▸ AIM OF THE EXERCISE
Every entry below is to be returned unchanged. Images are not part of the copy.

▸ GIVEN DATA

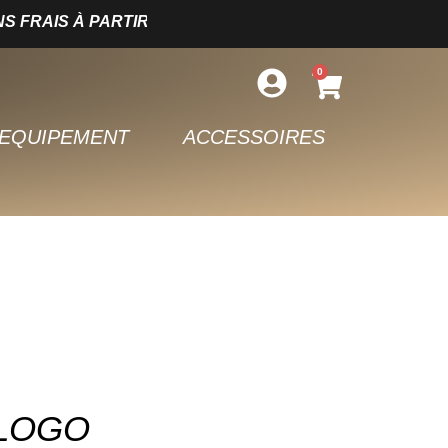
RAIS À PARTIR DE 150€ D’ACHAT – LIVRAISON SOUS 
0
EQUIPEMENT
ACCESSOIRES
 LOGO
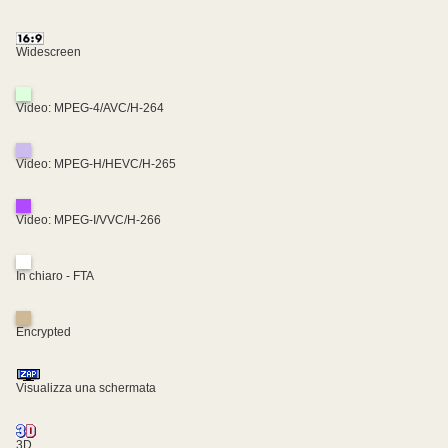
Widescreen
Video: MPEG-4/AVC/H-264
Video: MPEG-H/HEVC/H-265
Video: MPEG-I/VVC/H-266
In chiaro - FTA
Encrypted
Visualizza una schermata
3D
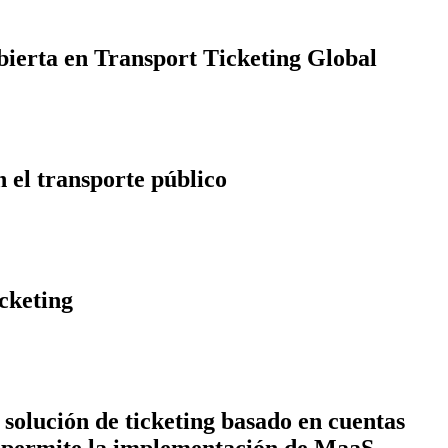
bierta en Transport Ticketing Global
n el transporte público
cketing
solución de ticketing basado en cuentas
e permite la implementación de MaaS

▸ WRITTEN SOLUTION
RAIS À PARTIR DE 150€ D’ACHAT – LIVRAISON SOUS 
0
EQUIPEMENT
ACCESSOIRES
 LOGO
Widescreen
Video: MPEG-4/AVC/H-264
Video: MPEG-H/HEVC/H-265
Video: MPEG-I/VVC/H-266
In chiaro - FTA
Encrypted
Visualizza una schermata
3D
bierta en Transport Ticketing Global
n el transporte público
cketing
solución de ticketing basado en cuentas
e permite la implementación de MaaS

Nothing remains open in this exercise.